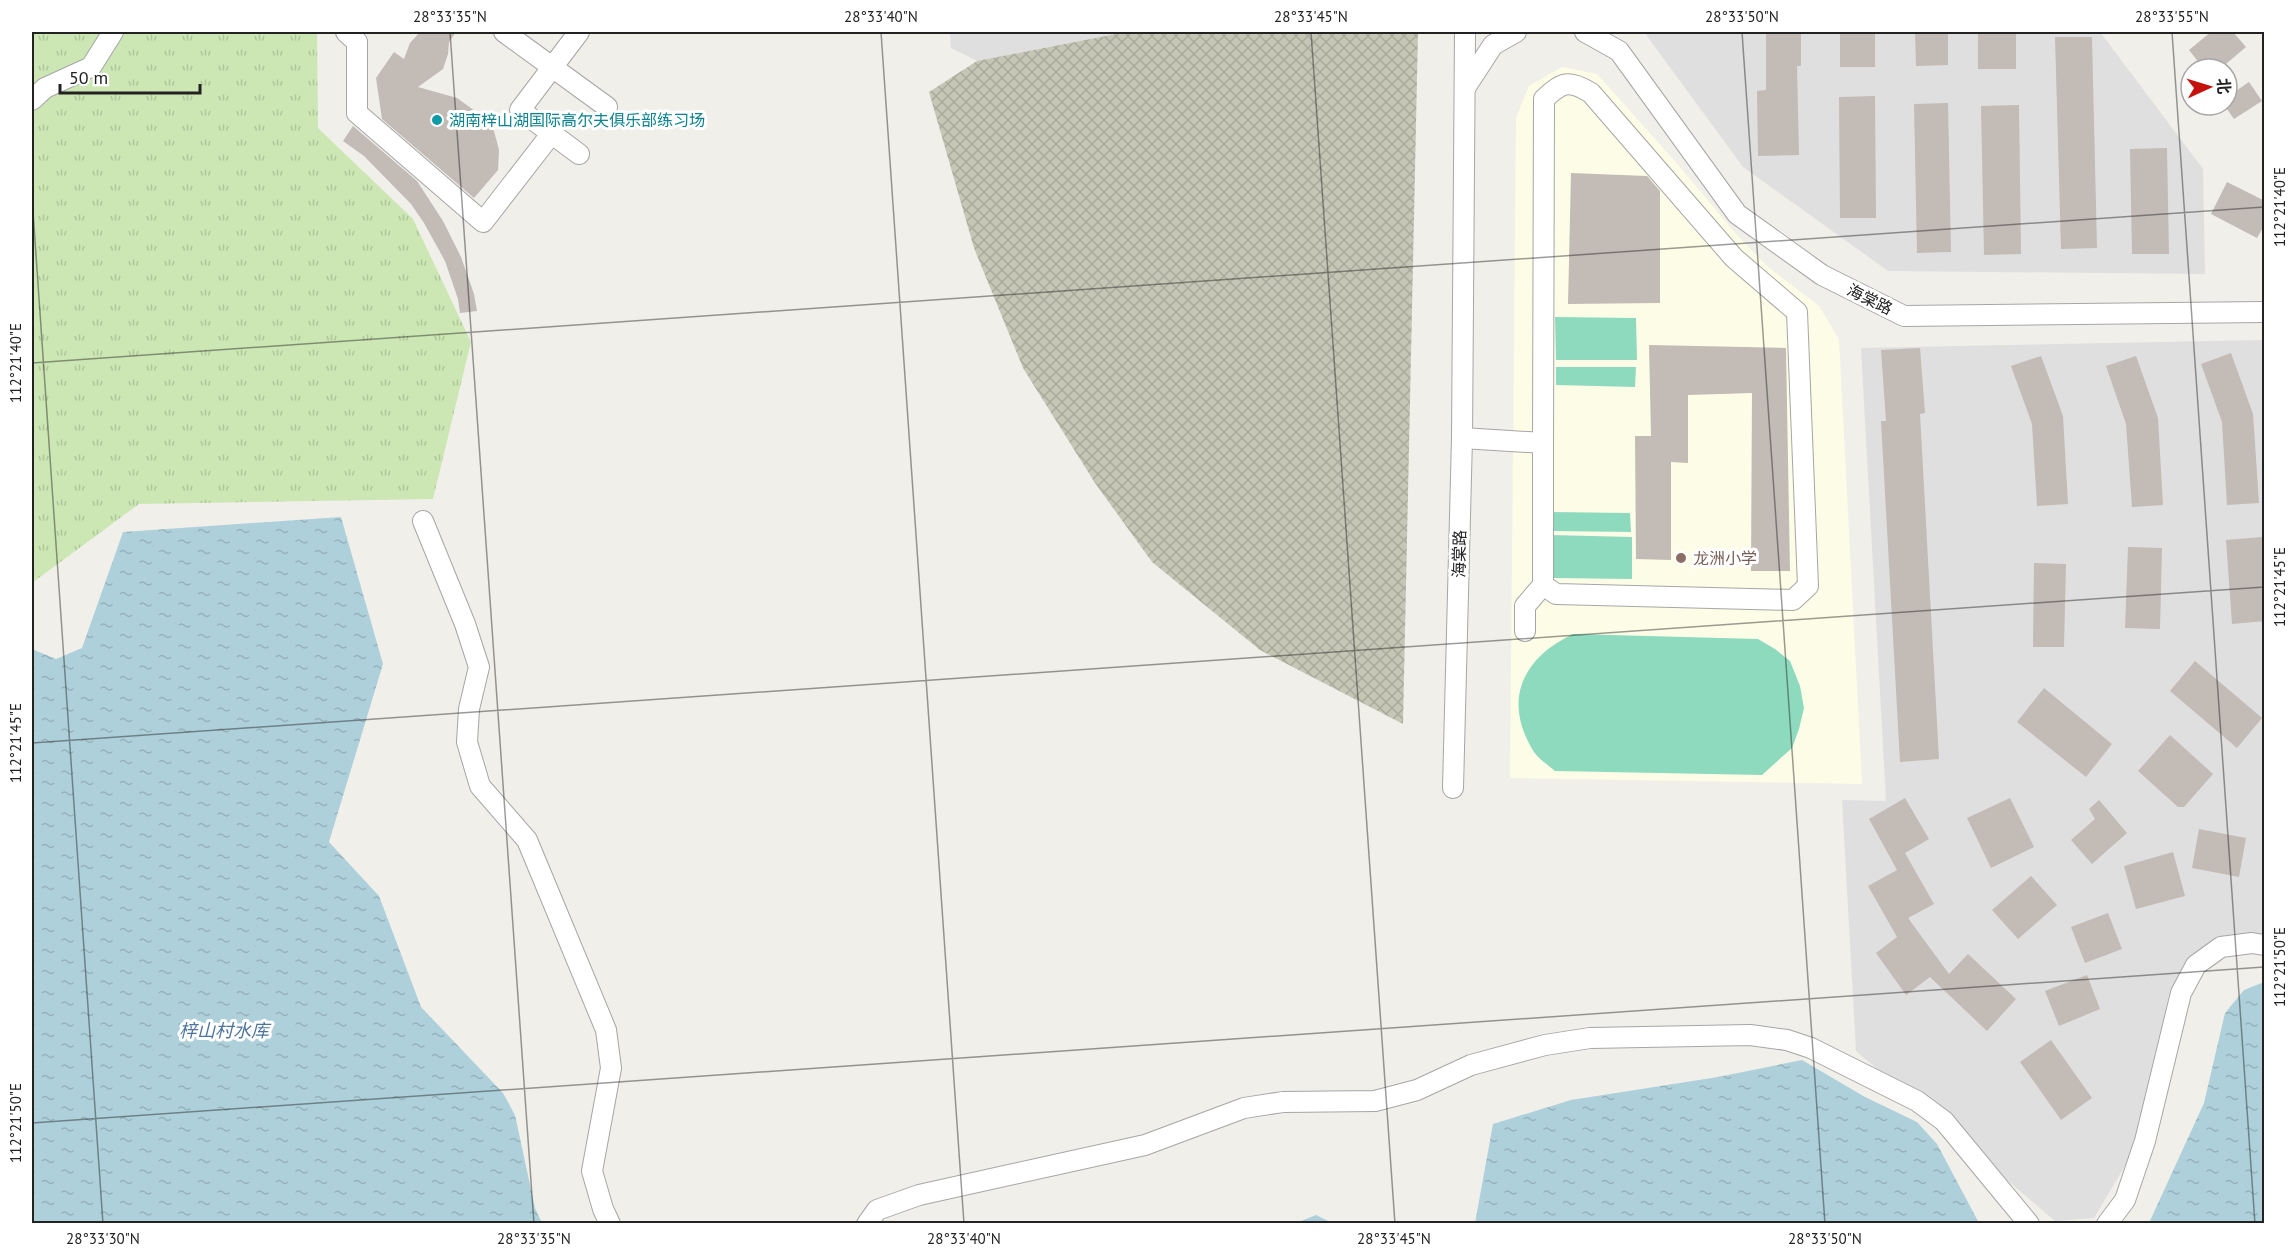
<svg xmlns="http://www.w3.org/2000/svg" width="2296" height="1255" viewBox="0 0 2296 1255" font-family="'PT Sans','Noto Sans SC',sans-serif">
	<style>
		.residential { fill: #e0dfdf }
		.education { fill: #fdfde7 }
		.construction { fill: url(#construction-cross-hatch) }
		.grass { fill: url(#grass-tufts) }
		.pitch { fill: #8edabe }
		.water { fill: url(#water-ripples) }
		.building { fill: #c2bbb6 }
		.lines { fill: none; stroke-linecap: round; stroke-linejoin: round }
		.minor-casing { stroke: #a6a6a6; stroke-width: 22 }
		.minor { stroke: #fff; stroke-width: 20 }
		.ticks { fill: none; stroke: #222; stroke-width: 1.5; stroke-opacity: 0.45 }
		.culture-dot { fill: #0f9aa8; stroke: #fff; stroke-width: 2 }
		.education-dot { fill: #8d6e63; stroke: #fff; stroke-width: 2 }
		.labels { text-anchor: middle; stroke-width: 6; stroke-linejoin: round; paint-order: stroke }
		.culture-label { font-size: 16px; fill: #0d838f; stroke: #fff; text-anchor: start }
		.street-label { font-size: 16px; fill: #222; stroke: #fff }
		.education-label { font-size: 16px; fill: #785e54; stroke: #fff; text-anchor: start }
		.water-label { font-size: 18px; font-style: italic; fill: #4d749c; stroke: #fff }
		.neatline { fill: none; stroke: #222; stroke-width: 2 }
		.ticks-label { font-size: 15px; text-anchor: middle; fill: #222 }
	</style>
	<defs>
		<pattern id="construction-cross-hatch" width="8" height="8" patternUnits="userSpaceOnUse" patternTransform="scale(1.5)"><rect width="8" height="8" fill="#c5c6b5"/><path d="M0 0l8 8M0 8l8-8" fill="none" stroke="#a9aa9b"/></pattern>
		<pattern id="grass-tufts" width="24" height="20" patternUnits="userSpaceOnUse" patternTransform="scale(1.5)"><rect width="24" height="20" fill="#cce7b4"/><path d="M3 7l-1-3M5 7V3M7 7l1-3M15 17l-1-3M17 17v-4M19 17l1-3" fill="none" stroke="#afc69a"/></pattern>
		<pattern id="water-ripples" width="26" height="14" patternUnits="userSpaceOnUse" patternTransform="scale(1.5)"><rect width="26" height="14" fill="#aed0db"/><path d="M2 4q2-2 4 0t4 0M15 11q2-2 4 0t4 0" fill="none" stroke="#95b2bc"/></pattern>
	</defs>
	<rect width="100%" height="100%" fill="#f1efea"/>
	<g class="residential">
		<path d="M950,32h176l-149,29 -26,-13z"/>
		<path d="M1644,32h456l103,137 2,105 -317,-3 -145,-104z"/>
		<path d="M2264,340v603l-67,11 -28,40 -28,145 -47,79 -39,3 -199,-170 -14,-251 44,1 -25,-453z"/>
	</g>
	<path class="education" d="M1562,67l35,7 76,85 63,75 32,33 51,39 20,33 23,445 -352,-6 6,-660 13,-32z"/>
	<path class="construction" d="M1126,32h292l-15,692 -143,-74 -108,-88 -57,-79 -72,-115 -49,-120 -45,-156 48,-31z"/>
	<path class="grass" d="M32,32h285l1,96 95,91 58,123 -38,157 -294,5 -107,79z"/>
	<g class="pitch">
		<path d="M1555,317l81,1 1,42h-81z"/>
		<path d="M1556,367h80l-1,20 -79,-2z"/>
		<path d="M1551,512l79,1 1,19 -79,-1z"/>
		<path d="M1551,535l81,2v42l-80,-1z"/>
		<path d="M1573,634l185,5 17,10 15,12 10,25 4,22 -5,21 -7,19 -30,27 -207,-4c-7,-6 -16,-12 -21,-19 -32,-51 -12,-94 39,-118z"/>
	</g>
	<g class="water">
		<path d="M341,517l42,147 -54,178 50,54 42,111 82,86 12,22 20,93 7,15h-510v-574l24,10 26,-11 41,-116z"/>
		<path d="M2264,982v241h-115l55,-120 21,-90 19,-23z"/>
		<path d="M1802,1060l63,37 52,25 20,22 42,79h-504l18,-99 78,-24 147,-23z"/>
		<path d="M1316,1215l16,8h-36z"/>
	</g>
	<g class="building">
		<path d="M420,32h36l-7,10 -1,12 -5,15 -25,18 39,11 25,18 12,15 5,19 -1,20 -24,28 -92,-79 -6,-41 18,-26 10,7 6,-16z"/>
		<path d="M1766,32h35v34h-4l2,89 -41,1 -1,-65 9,-1z"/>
		<rect x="1840" y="32" width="35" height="35"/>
		<path d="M1915,32h33v33l-32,1z"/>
		<rect x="1978" y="32" width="38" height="37"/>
		<path d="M2211,32h22l13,15 -26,22h-16l-15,-19z"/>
		<path d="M2055,37h37l5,211 -36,1z"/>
		<path d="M2249,82l13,19 -28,18 -7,-10v-12z"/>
		<path d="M1875,96l1,122h-36l-1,-121z"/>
		<path d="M1948,103l3,149 -34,1 -3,-149z"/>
		<path d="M2019,105l2,149 -37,1 -3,-149z"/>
		<path d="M353,126l64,55 26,40 18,36 13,37 3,17 -17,2 -2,-14 -13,-38 -21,-38 -13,-19 -47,-48 -21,-15z"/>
		<path d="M2167,148l2,106h-37l-2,-105z"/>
		<path d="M1571,173l76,3 13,15v112l-92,1z"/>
		<path d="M2227,182l38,19v23l-8,14 -46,-24z"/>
		<path d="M1649,345l137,3 4,223h-39l1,-178 -64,2v68l-17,-1v98l-35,-1 -1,-123h16z"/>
		<path d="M1920,348l5,65 -5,1 19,345 -39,3 -19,-341h5l-5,-71z"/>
		<path d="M2231,353l22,61 6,89 -32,2 -5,-83 -21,-58z"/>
		<path d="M2041,356l22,60 5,88 -31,2 -5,-82 -21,-58z"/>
		<path d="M2136,356l22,62 5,87 -31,2 -6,-83 -20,-58z"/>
		<path d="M2262,537l3,84 -33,3 -6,-84z"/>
		<path d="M2128,547l34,1 -2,81 -35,-1z"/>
		<path d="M2034,563l32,1 -2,83h-31z"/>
		<path d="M2195,661l67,57 -25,30 -67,-57z"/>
		<path d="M2044,688l68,56 -26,33 -69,-55z"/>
		<path d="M2170,735l43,39 -29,33h-6l-40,-36z"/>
		<path d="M1905,798l24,41 -24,14 29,51 -26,14 41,56 19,-20 48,45 -29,32 -57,-54 -24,18 -30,-42 21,-16 -29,-51 29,-16 -28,-51z"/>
		<path d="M2010,798l24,49 -43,21 -24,-50z"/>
		<path d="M2099,800l28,33 -35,31 -21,-24 24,-21 -6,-10z"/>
		<path d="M2199,829l47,9 -7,39 -47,-9z"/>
		<path d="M2173,852l12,44 -49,13 -12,-43z"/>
		<path d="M2031,876l26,29 -39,34 -26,-29z"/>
		<path d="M2108,913l14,36 -37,14 -14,-36z"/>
		<path d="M2087,975l13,34 -41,17 -14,-35z"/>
		<path d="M2051,1040l41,58 -31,22 -41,-58z"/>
	</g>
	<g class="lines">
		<g class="minor-casing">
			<g id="minor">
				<path d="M346,32l11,10v71l126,109 69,-89"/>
				<path d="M504,32l103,75"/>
				<path d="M579,32l-59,78 59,44"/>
				<path d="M1585,32l34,19 118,163 85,61 82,41 360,-4"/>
				<path d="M1465,88l28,-43 23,-13"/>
				<path d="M32,100l13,-12 46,-21 22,-35"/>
				<path d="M1462,438l81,5v142l13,9 237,6 15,-14 -11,-274 -63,-54 -143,-165c-22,-14 -29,-11 -47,6l-1,344"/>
				<path d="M423,521l42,103 14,43 -10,42 -2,33 13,44 47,54 79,190 5,38 -19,103 11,38 7,15"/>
				<path d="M1525,631v-25l18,-21"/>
				<path d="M1453,788l9,-350 3,-406"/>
				<path d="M867,1224l10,-14 42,-15 226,-50 99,-37 39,-6 92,-1 42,-11 54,-25 74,-20 45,-7 160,-3 37,5 24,8 106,53 27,20 85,103"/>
				<path d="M2107,1224l18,-24 20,-59 36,-148 15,-28 25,-18 31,-4 12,2"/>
			</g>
		</g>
		<use href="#minor" class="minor"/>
	</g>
	<path class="ticks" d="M450,32l84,1192M881,32l83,1192M1311,32l84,1192M1742,32l83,1192M2172,32l83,1192M32,197l71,1027M32,363l2232,-156M32,743l2232,-156M32,1123l2232,-156"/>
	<circle class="culture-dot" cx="437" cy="120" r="6"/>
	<circle class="education-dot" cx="1681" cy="558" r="6"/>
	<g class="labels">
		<g class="culture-label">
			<text x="449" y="126">湖南梓山湖国际高尔夫俱乐部练习场</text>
		</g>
		<g class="street-label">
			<text transform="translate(1870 299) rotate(26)" y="6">海棠路</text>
			<text transform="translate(1459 554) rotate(-89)" y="6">海棠路</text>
		</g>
		<g class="education-label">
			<text x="1693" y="564">龙洲小学</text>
		</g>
		<g class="water-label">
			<text x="224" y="1037">梓山村水库</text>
		</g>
	</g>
	<rect width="2296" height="1255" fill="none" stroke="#ffffff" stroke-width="66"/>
	<g transform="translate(2209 87) rotate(86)"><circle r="28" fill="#ffffff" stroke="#a7a7a7" stroke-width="1.5"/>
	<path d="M0-4.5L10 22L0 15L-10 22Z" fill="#c5110e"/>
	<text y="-9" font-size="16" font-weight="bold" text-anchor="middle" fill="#222222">北</text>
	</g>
	<path d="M60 84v9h140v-9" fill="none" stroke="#222222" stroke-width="3"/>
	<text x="69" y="84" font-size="18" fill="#222222" stroke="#ffffff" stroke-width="4.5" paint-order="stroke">50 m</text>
	<rect x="33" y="33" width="2230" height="1189" class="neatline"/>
	<g class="ticks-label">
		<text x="450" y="22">28°33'35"N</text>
		<text x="881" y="22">28°33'40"N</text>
		<text x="1311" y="22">28°33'45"N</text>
		<text x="1742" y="22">28°33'50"N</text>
		<text x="2172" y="22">28°33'55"N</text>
		<text transform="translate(2280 207) rotate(-90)" y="5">112°21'40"E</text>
		<text transform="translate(16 363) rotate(-90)" y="5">112°21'40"E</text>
		<text transform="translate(2280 587) rotate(-90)" y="5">112°21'45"E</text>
		<text transform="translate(16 743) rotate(-90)" y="5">112°21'45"E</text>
		<text transform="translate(2280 967) rotate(-90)" y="5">112°21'50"E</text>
		<text transform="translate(16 1123) rotate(-90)" y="5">112°21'50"E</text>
		<text x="103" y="1244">28°33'30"N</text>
		<text x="534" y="1244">28°33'35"N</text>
		<text x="964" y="1244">28°33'40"N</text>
		<text x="1394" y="1244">28°33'45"N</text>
		<text x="1825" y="1244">28°33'50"N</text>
	</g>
</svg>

Work instructions —
If a line of the listing above holds the string "lines", copy it.

Worked solution —
		.lines { fill: none; stroke-linecap: round; stroke-linejoin: round }
	<g class="lines">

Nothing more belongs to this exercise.